YOUR ASSIGNMENT »
Whenever a picture appears in the data, skip it and write out all other material exactly.

RECORDS SUPPLIED »
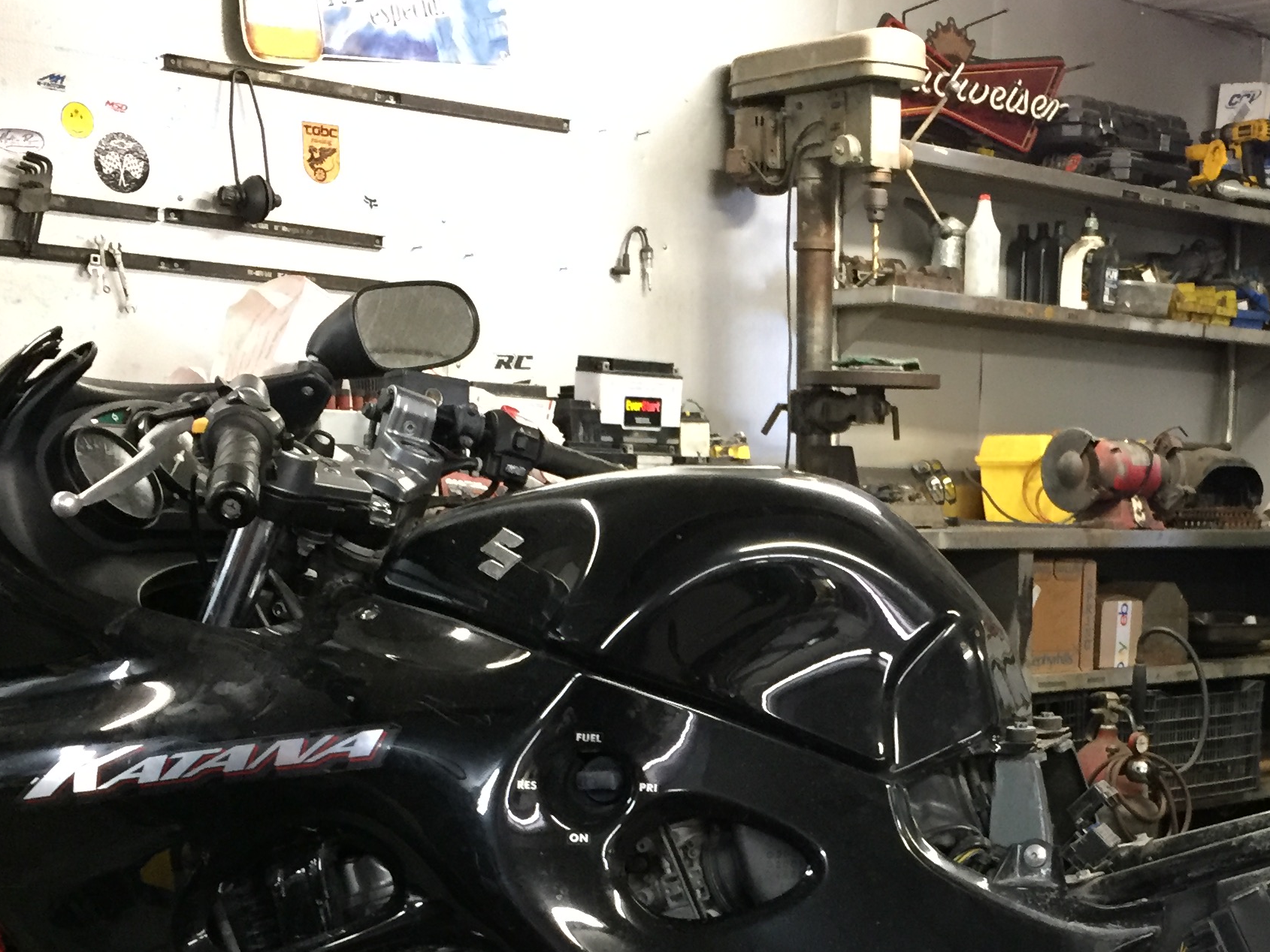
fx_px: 2055
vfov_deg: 25.4
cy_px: 833
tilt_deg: -9.1
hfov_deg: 33.8
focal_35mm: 56
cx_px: 921
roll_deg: -0.2
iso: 250
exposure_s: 1/24
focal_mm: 4.15
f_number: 2.2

ANSWER TO THE EXERCISE »
fx_px: 2055
vfov_deg: 25.4
cy_px: 833
tilt_deg: -9.1
hfov_deg: 33.8
focal_35mm: 56
cx_px: 921
roll_deg: -0.2
iso: 250
exposure_s: 1/24
focal_mm: 4.15
f_number: 2.2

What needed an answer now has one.